START SUPPLIED MATERIAL

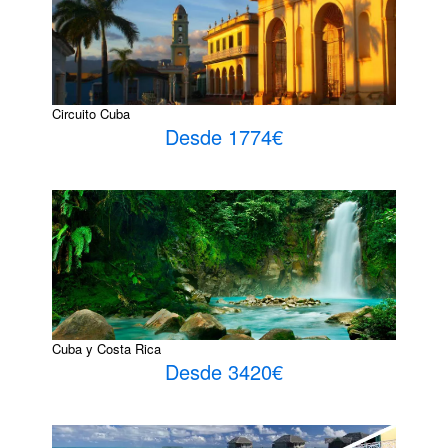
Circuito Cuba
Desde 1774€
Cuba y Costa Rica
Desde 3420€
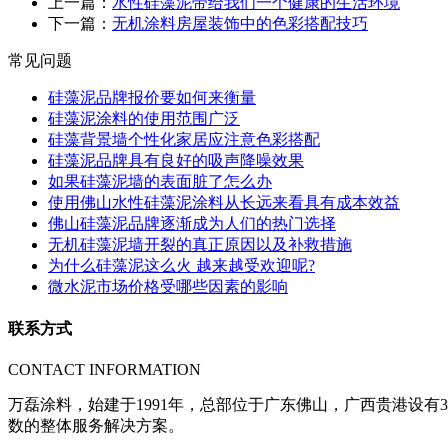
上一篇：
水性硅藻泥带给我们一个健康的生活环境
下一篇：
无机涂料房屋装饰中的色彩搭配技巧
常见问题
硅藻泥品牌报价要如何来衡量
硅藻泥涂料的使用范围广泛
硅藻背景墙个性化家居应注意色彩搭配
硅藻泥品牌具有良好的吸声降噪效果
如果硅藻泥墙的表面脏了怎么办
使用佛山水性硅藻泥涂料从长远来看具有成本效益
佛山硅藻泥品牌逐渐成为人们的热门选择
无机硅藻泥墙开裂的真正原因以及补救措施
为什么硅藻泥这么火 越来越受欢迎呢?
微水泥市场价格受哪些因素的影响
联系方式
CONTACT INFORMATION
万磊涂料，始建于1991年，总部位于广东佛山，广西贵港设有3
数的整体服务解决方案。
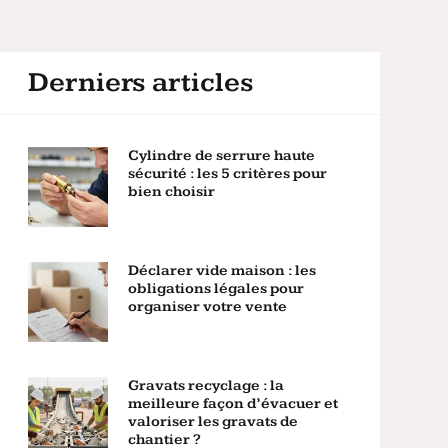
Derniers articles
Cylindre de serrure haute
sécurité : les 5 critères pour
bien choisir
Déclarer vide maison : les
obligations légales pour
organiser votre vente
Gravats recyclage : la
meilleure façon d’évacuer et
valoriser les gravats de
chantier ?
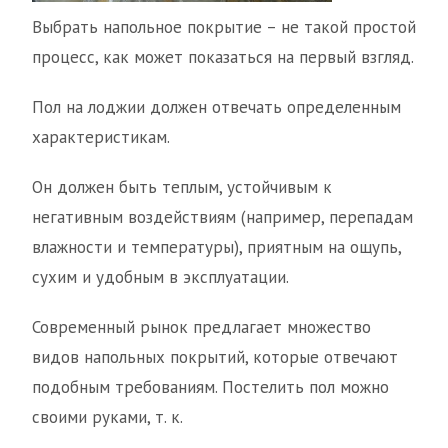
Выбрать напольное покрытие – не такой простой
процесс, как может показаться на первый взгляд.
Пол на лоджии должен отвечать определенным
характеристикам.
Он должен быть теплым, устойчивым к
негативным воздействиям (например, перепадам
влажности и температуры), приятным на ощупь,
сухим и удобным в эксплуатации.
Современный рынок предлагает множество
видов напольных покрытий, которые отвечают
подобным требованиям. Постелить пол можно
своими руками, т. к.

END SUPPLIED MATERIAL

### BRIEF
This exercise asks for an exact copy of the lines from the first one in the data through the line that contains "CONTACT INFORMATION", pictures excluded.

### RESPONSE FOR THIS EXERCISE
Circuito Cuba
Desde 1774€
Cuba y Costa Rica
Desde 3420€
上一篇：
水性硅藻泥带给我们一个健康的生活环境
下一篇：
无机涂料房屋装饰中的色彩搭配技巧
常见问题
硅藻泥品牌报价要如何来衡量
硅藻泥涂料的使用范围广泛
硅藻背景墙个性化家居应注意色彩搭配
硅藻泥品牌具有良好的吸声降噪效果
如果硅藻泥墙的表面脏了怎么办
使用佛山水性硅藻泥涂料从长远来看具有成本效益
佛山硅藻泥品牌逐渐成为人们的热门选择
无机硅藻泥墙开裂的真正原因以及补救措施
为什么硅藻泥这么火 越来越受欢迎呢?
微水泥市场价格受哪些因素的影响
联系方式
CONTACT INFORMATION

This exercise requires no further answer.